Good Company

Mark 1:1-8

The past few weeks you’ve heard sermons about waiting, and watching, about keeping alert and about being patient through these unprecedented times. The news has been a wall of warnings and restrictions peppered with bright spots of possible vaccines and promises of an end in sight. The radio and television and even the mail are all constant streams of advertisements, sales, and opportunities to fill the hole left by separation and cancelled travel. As our bishop shared with our diocese a few weeks ago, we are entirely fed up with living in unprecedented times.

The fear we feel for our health and safety is not unprecedented, humanity has lived through plague and pestilence and war before. The insecurity we feel about our economic status and the welfare of businesses and systems is not unprecedented, this country has seen depression and recession and financial crises before. The frustration we feel about being unable to gather for worship and fellowship is not unprecedented, in the face of threats to health and safety churches have closed their doors and priests have said mass in empty chapels on behalf of their people before. The loneliness and isolation we feel in our separation from friends and loved ones is not unprecedented, our ancestors endured passage through wilderness and desert and immigration to strange lands with unfamiliar languages, some of them against their will. All over the world, every day, pandemic or not, people endure separation, and violence, and fear, and pain. The particular circumstances of our present moment may feel unique. But in looking to our history, and the endurance of those who came before us, we find that our experience is not without precedent.

Our ancestor in the faith, John, knew this all too well. John the Baptist, John Son of Elizabeth and Zechariah, harbored no illusion that his was a unique message. John was a faithful student of the prophets, of Isaiah and Jonah and Malachi and Hosea and Elijah. The message that John preached was already old when he proclaimed it by the banks of the Jordan. Mark thus introduces him with the words of Isaiah and the words of Malachi and the message of so many prophets throughout history; Prepare the way of the Lord. In the desert, make straight the path. Something big is coming, and it’s up to us to make ready for the day that something arrives.

The Gospel of Mark begins with a breathless urgency, the voice of a messenger who has rushed across a great distance to ensure that the important news is heard far and wide. Unlike the Gospel of Luke, which begins with John the Baptist’s birth, or the Gospel of Matthew, which begins with the birth of Jesus, or even the Gospel of John, which begins with the birth of Time and all creation, Mark cuts right to the chase. The beginning of the Good News of Jesus Christ the Son of God. And off we go, immediately diving into the baptizing ministry of John, a story begun in the midst of rebirth and renewal and remembrance of prophesies of old.

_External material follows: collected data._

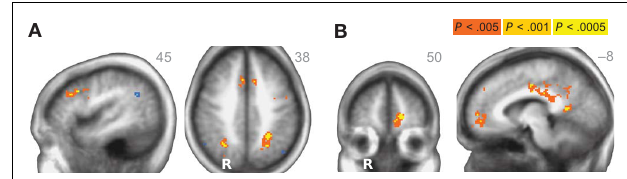
FIGURE 2 | (A) δ -related neural activity in the bilateral anterior insula, dorsolateral prefrontal cortex, and bilateral parietal cortex across all subjects. (B) β -related neural activity in the medial prefrontal cortex, orbitofrontal cortex, and posterior cingulate across all subjects. R = right. R/L, A/P, or S/I value listed in upper right corner of each statistical map. Anatomical underlay is an average of all subjects’ spatially normalized structural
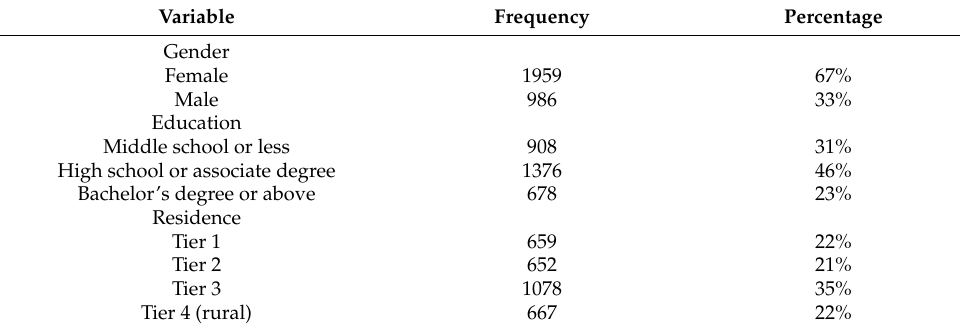
Table 2. Sociodemographic characteristics of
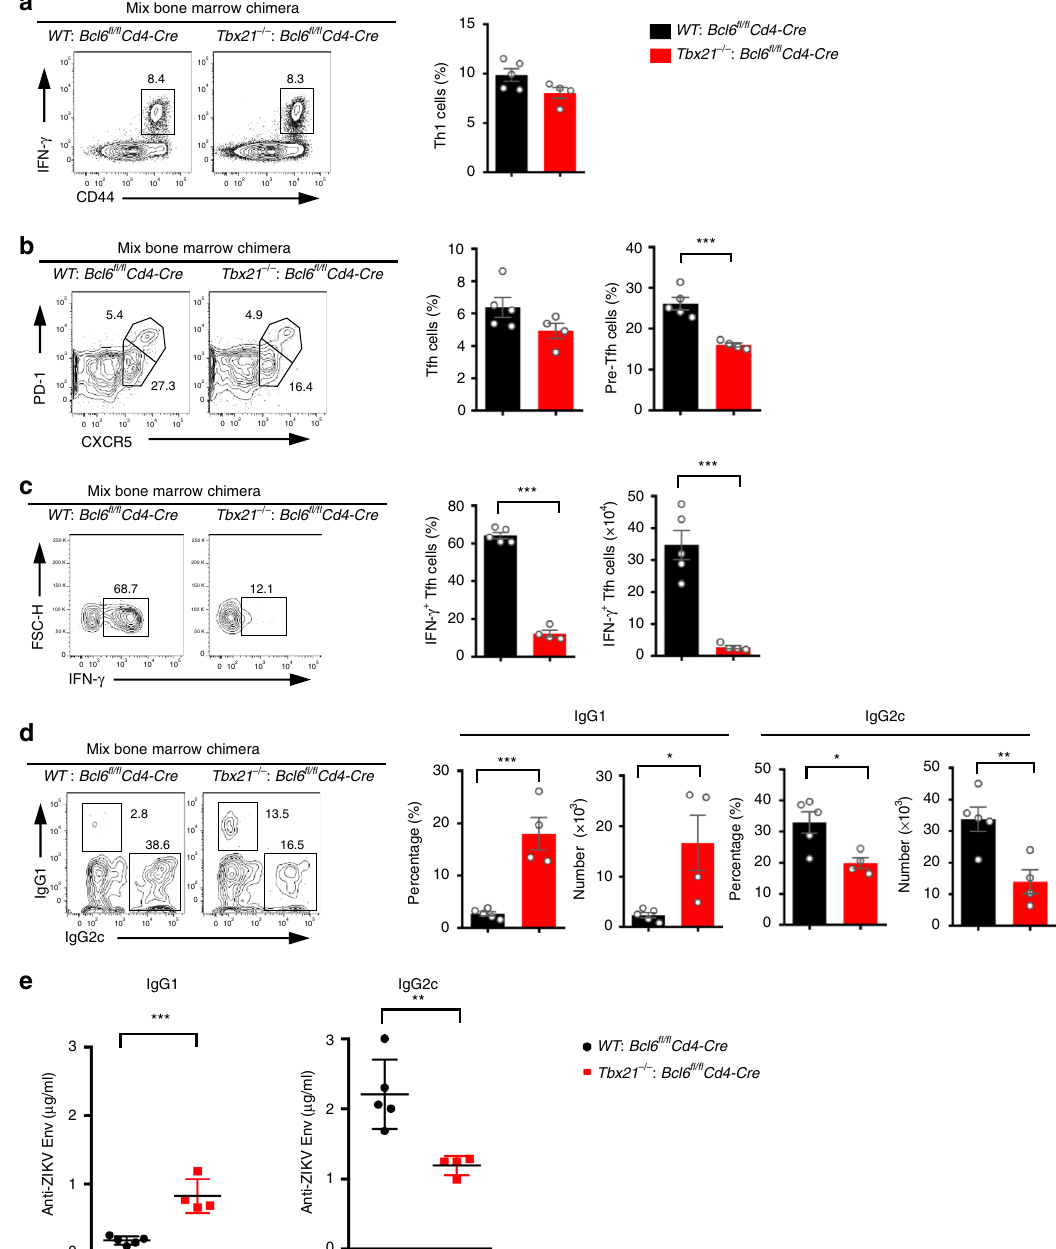
Fig. 6 Th1-like Tfh cell is required for IgG2c antibody class switching. Mixed bone marrow chimeras ( WT: Bcl6 fl / fl Cd4- Cre; and Tbx21 − / − : Bcl6 fl / fl Cd4- Cre) were administered with anti-IFNAR1 antibody one day prior to ZIKV infection. Splenocytes and sera were collected on 14 dpi for measurement of Tfh cell and antibody responses, respectively ( n = 5 for WT: Bcl6 fl / fl Cd4- Cre group and n = 4 for Tbx21 − / − : Bcl6 fl / fl Cd4- Cre group). a Representative fl ow cytometry plots of IFN- γ + cells in CD4 + CXCR5 − T cells were presented as Th1 cells (left panel); bar graphs summarized the percentages of Th1 cells in each group (right panel). b Representative fl ow cytometry plots of CXCR5 high PD-1 high cells and CXCR5 medium PD-1 medium in CD4 + CD44 high CD62L low T cells were presented as Tfh cells and pre-Tfh cells (left panel); bar graphs summarized the percentages of cells in each group (right panel). c Representative fl ow cytometry plots of IFN- γ staining in CXCR5 high PD-1 high Tfh cells (left panel); the percentages and numbers of IFN- γ + Tfh cells were summarized by bar graphs (right panel). d Representative fl ow cytometry plots of IgG1 and IgG2c intracellular staining in B220 low CD138 + IgD low cells (Left panel); bar graphs summarized the percentages and numbers of IgG1 + and IgG2c + cells (right panel). e The concentrations of ZIKV envelope speci fi c IgG1 and IgG2c antibodies in chimeras were measured by ELISA. The summary data were presented as mean ± SEM. Statistical differences were determined by Student ’ s t test and p values were indicated by * p < 0.05, or ** p < 0.01, or *** p < 0.001. Data ( a – e ) are pooled from two independent technical duplicates. Source data are provided as a Source Data fi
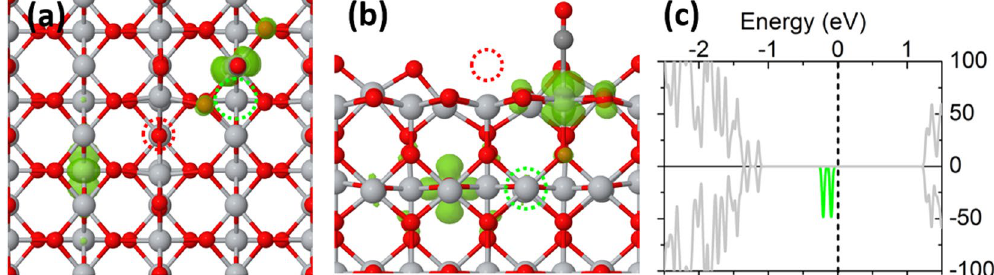
Figure 3. Structure, charge distribution of band-gap states (purple isosurface in the left and middle panels) and the corresponding DOS of CO-adsorbed TiO 2 (110) (in the right panel). Here, the CO adsorbs on the next- nearest neighboring Ti 5c of reduced surface from Vo (see the dashed red circles). Left panel: top view; middle panel: side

Like Mark the urgent bearer of the Gospel, John comes proclaiming a new kind of baptism, not totally unfamiliar but not entirely traditional either. John implores all within earshot to please, immediately, repent and return to the work God has given you. Be washed of your sins and take on the work of Justice, Mercy and Love, there is no time to waste. Like prophets before him, John through his words and his actions and even through his very appearance compels the people of God to get their act together, for the world is about to change. For the first time since time began, something truly unprecedented is about to happen.

Prophets and preachers of history have proclaimed a message of salvation for believers, salvation for leaders and their followers, salvation for particular nations and ethnic groups and armies and kings. The prophets of God have proclaimed a future day of salvation on which all nations and peoples will be reconciled to God and one another, and preachers and teachers of the faith have held up for God’s people reminders of the promise to Abraham and to Sarah. John falls in line with this tradition of faithful prophecy, calling the people to look toward the imminent day of salvation. John steps into the sightline of the faithful ones of God throughout time and invites us to join him there, at the vantage point where all eyes are focused on the coming of Immanuel, and all hands are stretched wide in the direction of God’s saving presence.

Even as people flocked from all over the country to see him preach and to be baptized by him, even as people left their families and their livelihoods to become his disciples and imitate his teachings, John remains entirely uninterested in his own originality. “Someone better is coming” he reminds anyone who will listen. “Someone who will change you forever, someone who will fulfill all the Law and the Prophets, someone that I am not even worthy to serve is coming.” All John desires is to make the people ready, so that when the savior comes, they will know Him when they see him and their hearts will be open to his word. John stands with the prophets and believers of God, and points ahead with them toward the Advent of God’s own Son. Even now, thousands of years later, we meet John in the same season of waiting, and he lifts up the only unprecedented event in all of human history. Soon, God will be born incarnate, born vulnerable and weak and utterly human. Our precedents, the ones who came before, the mothers and fathers of our precious faith, lived their entire lives in anticipation and celebration of this moment around which all of history turns. They call us to turn our faces now, so that any who meet us will look where we are pointing and see their own redeemer. Prophesy with your words and with your actions and with your very selves. Orient yourself toward the Light that is coming and is already here. Prepare the way of the Lord, even while we’re in the wilderness. We’re in good company.